Traffickers abusing refugee children in French camps: UNICEF


This picture shows refugees standing among shelters at the “New Jungle” camp in the northern French town of Calais on May 27, 2016.©AFP

Refugee children in notorious French camps have been sexually exploited and forced to commit crimes by traffickers, who promise them passage to the UK, a UNICEF report says.
An excerpt from a research by the UN Children’s Fund (UNICEF) indicates that young refugees in infamous refugee camps in the northern French ports of Calais and Dunkirk, suffer a disturbing range of abuses at the hands of traffickers.
The research is due to be published in full on Thursday.
According to the report, children, most of them from Syria and Libya, told the researchers that human traffickers force them to work tirelessly and commit crimes such as opening lorry doors to enable adults to be smuggled across the Channel to Britain.
A 16-year old Syrian boy, who was stuck in France without his family for seven months, said “the worst part of my journey was being in Calais because most people there were subjected to violence and humiliation.”
“Every day people would try to find ways of leaving.
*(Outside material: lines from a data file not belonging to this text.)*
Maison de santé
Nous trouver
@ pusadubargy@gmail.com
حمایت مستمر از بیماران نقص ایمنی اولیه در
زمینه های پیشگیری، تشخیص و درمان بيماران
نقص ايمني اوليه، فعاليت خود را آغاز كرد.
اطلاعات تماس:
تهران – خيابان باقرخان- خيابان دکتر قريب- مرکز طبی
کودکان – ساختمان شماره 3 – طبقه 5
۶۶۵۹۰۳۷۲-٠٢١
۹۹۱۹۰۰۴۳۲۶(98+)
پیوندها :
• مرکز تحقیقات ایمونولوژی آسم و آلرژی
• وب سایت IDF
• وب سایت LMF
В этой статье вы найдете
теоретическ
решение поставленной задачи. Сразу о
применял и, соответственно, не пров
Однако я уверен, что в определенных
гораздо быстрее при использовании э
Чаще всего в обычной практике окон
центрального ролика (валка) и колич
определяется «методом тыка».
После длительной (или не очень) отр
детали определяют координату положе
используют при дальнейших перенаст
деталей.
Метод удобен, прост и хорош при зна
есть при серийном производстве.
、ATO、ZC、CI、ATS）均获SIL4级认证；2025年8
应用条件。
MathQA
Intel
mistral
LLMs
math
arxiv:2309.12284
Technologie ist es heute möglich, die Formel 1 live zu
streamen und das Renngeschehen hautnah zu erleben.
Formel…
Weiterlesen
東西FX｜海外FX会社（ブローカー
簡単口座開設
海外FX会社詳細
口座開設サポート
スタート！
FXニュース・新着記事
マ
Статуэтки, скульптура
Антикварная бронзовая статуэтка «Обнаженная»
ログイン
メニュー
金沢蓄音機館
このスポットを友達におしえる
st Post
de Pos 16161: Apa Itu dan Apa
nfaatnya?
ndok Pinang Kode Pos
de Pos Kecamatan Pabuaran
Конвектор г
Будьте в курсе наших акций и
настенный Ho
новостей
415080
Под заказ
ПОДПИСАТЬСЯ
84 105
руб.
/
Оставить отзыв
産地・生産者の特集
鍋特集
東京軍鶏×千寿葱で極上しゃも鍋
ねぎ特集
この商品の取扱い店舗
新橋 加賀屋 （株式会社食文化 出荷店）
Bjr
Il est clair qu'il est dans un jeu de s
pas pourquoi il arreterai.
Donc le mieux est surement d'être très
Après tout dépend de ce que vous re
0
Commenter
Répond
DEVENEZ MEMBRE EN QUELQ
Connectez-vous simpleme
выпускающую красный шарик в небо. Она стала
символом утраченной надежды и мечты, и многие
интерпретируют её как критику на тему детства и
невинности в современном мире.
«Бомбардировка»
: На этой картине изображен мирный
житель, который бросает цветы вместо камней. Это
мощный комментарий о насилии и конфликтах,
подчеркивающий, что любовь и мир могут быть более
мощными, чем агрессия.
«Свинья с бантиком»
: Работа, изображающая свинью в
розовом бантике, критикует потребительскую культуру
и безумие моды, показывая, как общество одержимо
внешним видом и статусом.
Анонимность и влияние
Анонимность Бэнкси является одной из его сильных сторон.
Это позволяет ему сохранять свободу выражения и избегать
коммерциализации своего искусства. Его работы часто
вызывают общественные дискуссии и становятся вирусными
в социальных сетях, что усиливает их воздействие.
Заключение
My friends and I tried to get on a train to get away– I saw two friends die under that train,” he was quoted as saying.
Refugees stand in line to receive food from an organization in Calais on May 18, 2016.©AFP

The Calais camp is known as the “Jungle” due to the appalling living conditions of asylum seekers there.
Thousands of refugees are massed in the “Jungle,” some for months, as they try to cross the Channel to reach Britain.
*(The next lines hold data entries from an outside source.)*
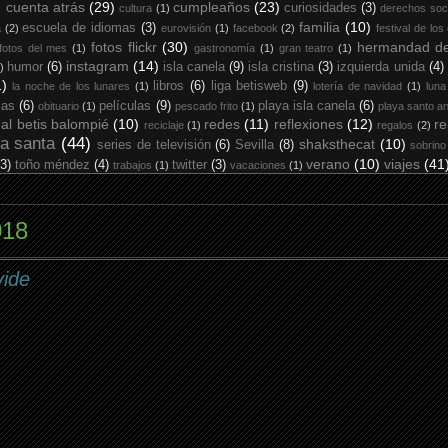
cuenta atrás
(29)
cumpleaños
(23)
curiosidades
(3)
cultura
(1)
derechos soc
familia
(10)
escuela de idiomas
(3)
a
(2)
eurovisión
(1)
facebook
(2)
festival de los
fotos flickr
(30)
hermandad de
fotos del mes
(1)
gastronomía
(1)
gran teatro
(1)
instagram
(14)
humor
(6)
isla canela
(9)
isla cristina
(3)
izquierda unida
(4)
)
1)
libros
(6)
liga betisweb
(9)
la noche de los lunares
(1)
lotería de navidad
(1)
luna
ias
(6)
películas
(9)
playa isla canela
(6)
obituario
(1)
pescado frito
(1)
playa santo an
eal betis balompié
(10)
redes
(11)
reflexiones
(12)
re
reciclaje
(1)
regalos
(2)
a santa
(44)
shaksthecat
(10)
series de televisión
(6)
Sevilla
(8)
sobrino
verano
(10)
viajes
(41
(3)
toño méndez
(4)
twitter
(3)
trabajos
(1)
vacaciones
(1)
018
vide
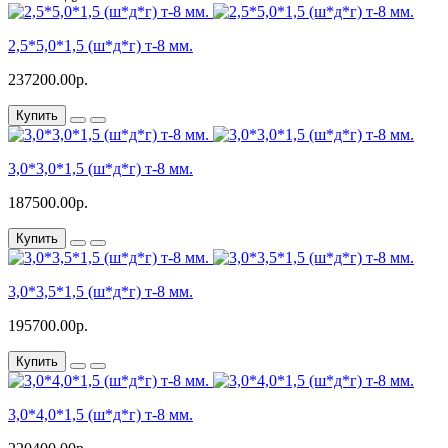
2,5*5,0*1,5 (ш*д*г) т-8 мм.
237200.00р.
Купить
3,0*3,0*1,5 (ш*д*г) т-8 мм.
187500.00р.
Купить
3,0*3,5*1,5 (ш*д*г) т-8 мм.
195700.00р.
Купить
3,0*4,0*1,5 (ш*д*г) т-8 мм.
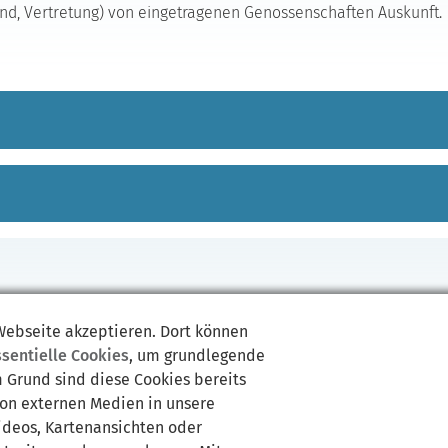
nd, Vertretung) von eingetragenen Genossenschaften Auskunft.
 Webseite akzeptieren. Dort können
ssentielle Cookies
, um grundlegende
m Grund sind diese Cookies bereits
von externen Medien in unsere
Videos, Kartenansichten oder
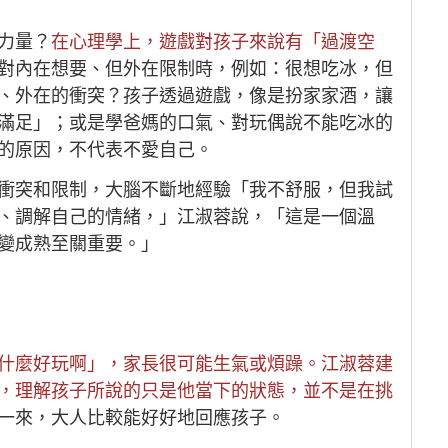
力量？
在心理學上，遊戲對孩子來說有「過渡空
對內在想要、但外在限制時，例如：很想吃冰，但
、外在的衝突？孩子透過遊戲，像是扮家家酒，讓
滿足」；或是學爸媽的口氣、對玩偶說不能吃冰的
的原因，不代表不愛自己。
衝突和限制，大腦不斷地經驗「我不舒服，但我試
、調解自己的情緒，」江淑蓉說，「這是一個溫
變成熟至關重要。」
什麼好玩啊」，家長很可能生氣或煩躁。江淑蓉建
，理解孩子所說的只是他當下的狀態，並不是在挑
一來，大人比較能好好地回應孩子。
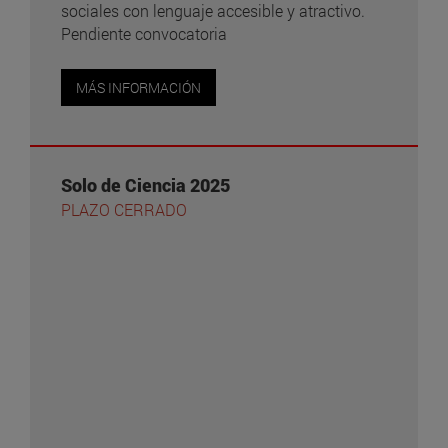
sociales con lenguaje accesible y atractivo.
Pendiente convocatoria
MÁS INFORMACIÓN
Solo de Ciencia 2025
PLAZO CERRADO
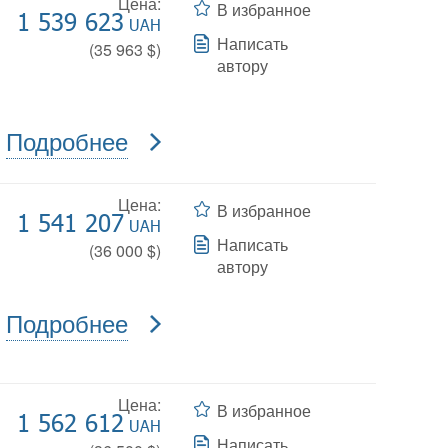
Цена:
В избранное
1 539 623
UAH
Написать
(
35 963
$)
автору
Подробнее
Цена:
В избранное
1 541 207
UAH
Написать
(
36 000
$)
автору
Подробнее
Цена:
В избранное
1 562 612
UAH
Написать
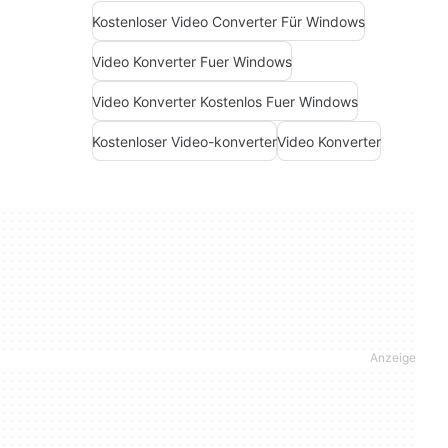
Kostenloser Video Converter Für Windows
Video Konverter Fuer Windows
Video Konverter Kostenlos Fuer Windows
Kostenloser Video-konverter
Video Konverter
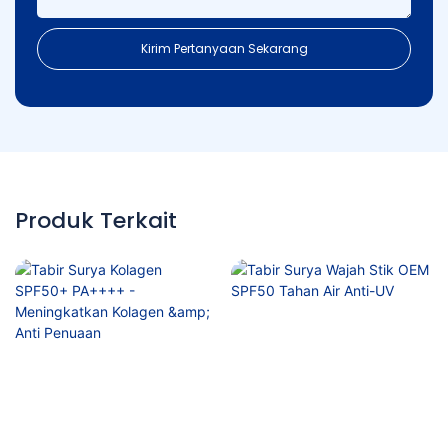
Kirim Pertanyaan Sekarang
Produk Terkait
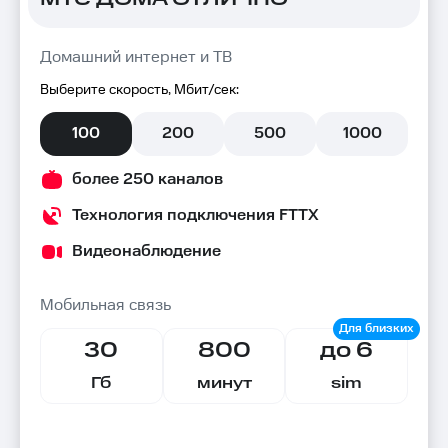
Домашний интернет и ТВ
Выберите скорость, Мбит/сек:
100
200
500
1000
более 250 каналов
Технология подключения FTTX
Видеонаблюдение
Мобильная связь
30
800
до 6
Гб
минут
sim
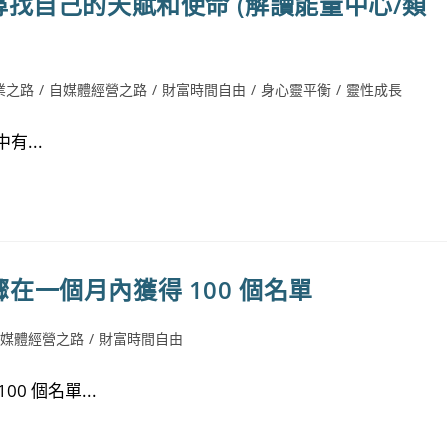
圖尋找自己的天賦和使命 (解讀能量中心/類
)
業之路
/
自媒體經營之路
/
財富時間自由
/
身心靈平衡
/
靈性成長
有...
 步驟在一個月內獲得 100 個名單
自媒體經營之路
/
財富時間自由
 個名單...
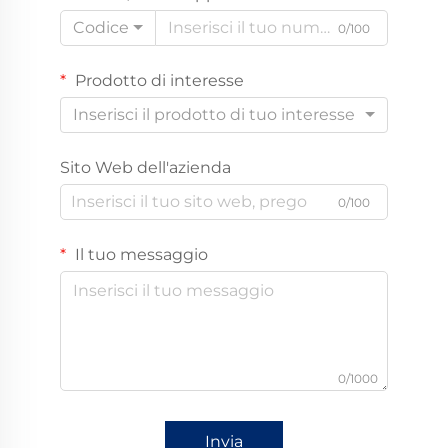
Codice
0/100
Prodotto di interesse
Inserisci il prodotto di tuo interesse
Sito Web dell'azienda
0/100
Il tuo messaggio
0/1000
Invia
British Home Secretary Theresa May is expected to face questions from lawmakers on Monday to describe the progress made on the government’s promise to fast-track the process of taking in unaccompanied child refugees.
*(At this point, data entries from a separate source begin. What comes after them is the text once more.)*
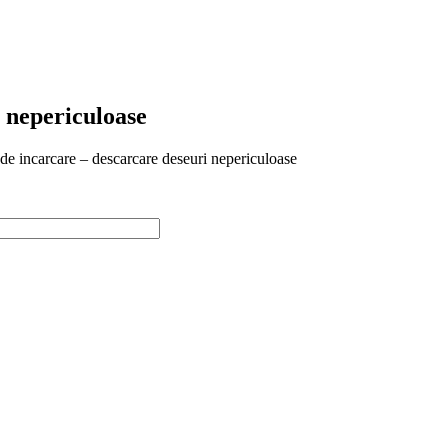
i nepericuloase
 de incarcare – descarcare deseuri nepericuloase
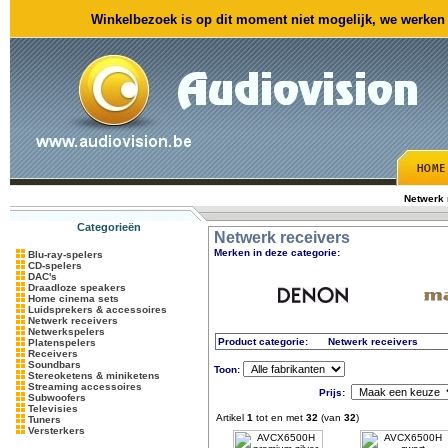
Winkelbezoek is op dit moment niet mogelijk, we werken m
Netwerk 
Categorieën
Netwerk receivers
Merken in deze categorie:
Blu-ray-spelers
CD-spelers
DAC's
Draadloze speakers
Home cinema sets
Luidsprekers & accessoires
Netwerk receivers
Netwerkspelers
Product categorie:
Netwerk receivers
Platenspelers
Receivers
Soundbars
Toon:
Stereoketens & miniketens
Streaming accessoires
Prijs:
Subwoofers
Televisies
Artikel
1
tot en met
32
(van
32
)
Tuners
Versterkers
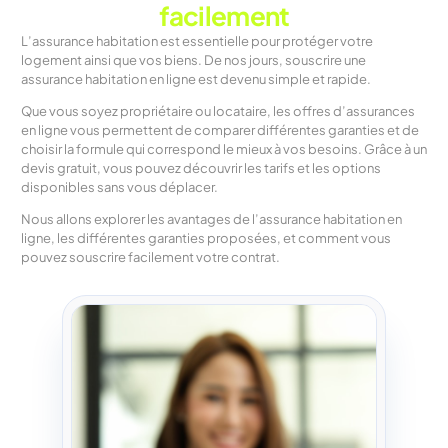
facilement
L’assurance habitation est essentielle pour protéger votre
logement ainsi que vos biens. De nos jours, souscrire une
assurance habitation en ligne est devenu simple et rapide.
Que vous soyez propriétaire ou locataire, les offres d’assurances
en ligne vous permettent de comparer différentes garanties et de
choisir la formule qui correspond le mieux à vos besoins. Grâce à un
devis gratuit, vous pouvez découvrir les tarifs et les options
disponibles sans vous déplacer.
Nous allons explorer les avantages de l’assurance habitation en
ligne, les différentes garanties proposées, et comment vous
pouvez souscrire facilement votre contrat.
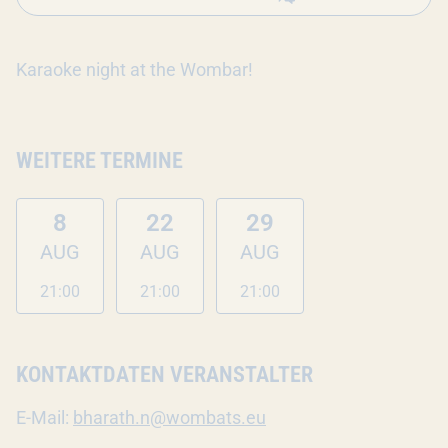
Karaoke night at the Wombar!
WEITERE TERMINE
8
22
29
AUG
AUG
AUG
21:00
21:00
21:00
KONTAKTDATEN VERANSTALTER
E-Mail:
bharath.n@wombats.eu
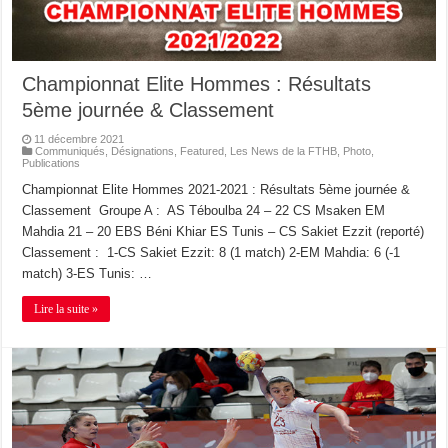
Championnat Elite Hommes : Résultats
5ème journée & Classement
11 décembre 2021
Communiqués
,
Désignations
,
Featured
,
Les News de la FTHB
,
Photo
,
Publications
Championnat Elite Hommes 2021-2021 : Résultats 5ème journée &
Classement Groupe A : AS Téboulba 24 – 22 CS Msaken EM
Mahdia 21 – 20 EBS Béni Khiar ES Tunis – CS Sakiet Ezzit (reporté)
Classement : 1-CS Sakiet Ezzit: 8 (1 match) 2-EM Mahdia: 6 (-1
match) 3-ES Tunis: …
Lire la suite »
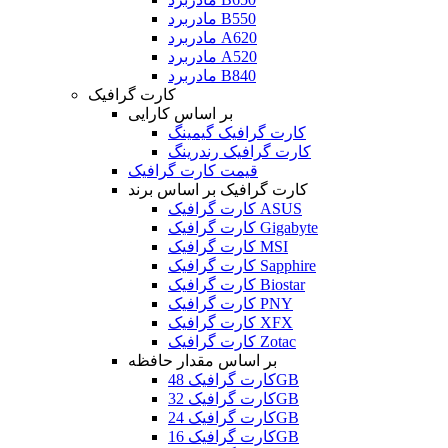
مادربرد B550
مادربرد A620
مادربرد A520
مادربرد B840
کارت گرافیک
بر اساس کارایی
کارت گرافیک گیمینگ
کارت گرافیک رندرینگ
قیمت کارت گرافیک
کارت گرافیک بر اساس برند
کارت گرافیک ASUS
کارت گرافیک Gigabyte
کارت گرافیک MSI
کارت گرافیک Sapphire
کارت گرافیک Biostar
کارت گرافیک PNY
کارت گرافیک XFX
کارت گرافیک Zotac
بر اساس مقدار حافظه
کارت گرافیک 48GB
کارت گرافیک 32GB
کارت گرافیک 24GB
کارت گرافیک 16GB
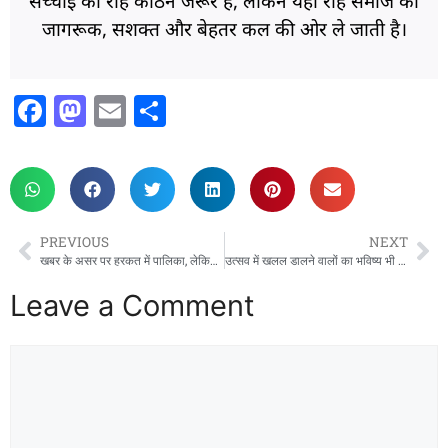
सच्चाई की राह कठिन जरूर है, लेकिन यही राह समाज को
जागरूक, सशक्त और बेहतर कल की ओर ले जाती है।
F
M
E
S
a
a
m
h
c
st
ai
ar
e
o
l
e
b
d
PREVIOUS
NEXT
o
o
खबर के असर पर हरकत में पालिका, लेकिन कूड़े में आग लगाकर बढ़ा दिया खतरा!
उत्सव में खलल डालने वालों का भविष्य भी होगा स्वाहा–योगी आदित्य नाथ
o
n
Leave a Comment
k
Last month, Prime Minister David Cameron pledged to speed up family reunification, but the government has said it could take up to seven months to receive the first children.
Citizens UK, a charity that works to resettle refugees, says only 150 children in Calais have the right to enter Britain because they have families in the country.
It estimates that at the current rate it would take a year for all 150 to be reunited with their families.
French authorities demolished the southern part of the Calais refugee camp on March 10, 2016. © AFP
‘Save kids from French jungle’
Meanwhile, a number of Syrian children recently reunified with their families in Britain have written an open letter, which is also backed by UNICEF, to the UK government, calling on London to take their “friends out of danger.”
The children, who described themselves as the lucky ones, wrote that they will never forget the “horrific months” they spent in northern France or the friends they have left behind.
UNICEF’s UK deputy executive director, Lily Caprani, also criticized the UK government for “moving far too slowly” in bringing unaccompanied children to the country.
“I’ve met some of the unaccompanied children in Calais and have seen the terrible conditions they are living in,” said Caprani.
“By taking immediate action for these children, the government can take a crucial first step to show it is serious about its recent commitments to refugee children,” the UNICEF official added.
Help Refugees, another UK charity for refugees, said in April that 129 unaccompanied people had gone missing from the “Jungle” shortly after French police demolished the southern part of the camp in March.
Police forcibly evicted thousands of people from the site using tear gas, rubber bullets and water cannon.
Currently, there are around 4,946 at the Calais refugee camp, around 500 of whom are children.
Reports said in March that more than three quarters of refugees and asylum seekers living in the Calais refugee camp had been subject to mistreatment at the hands of French police.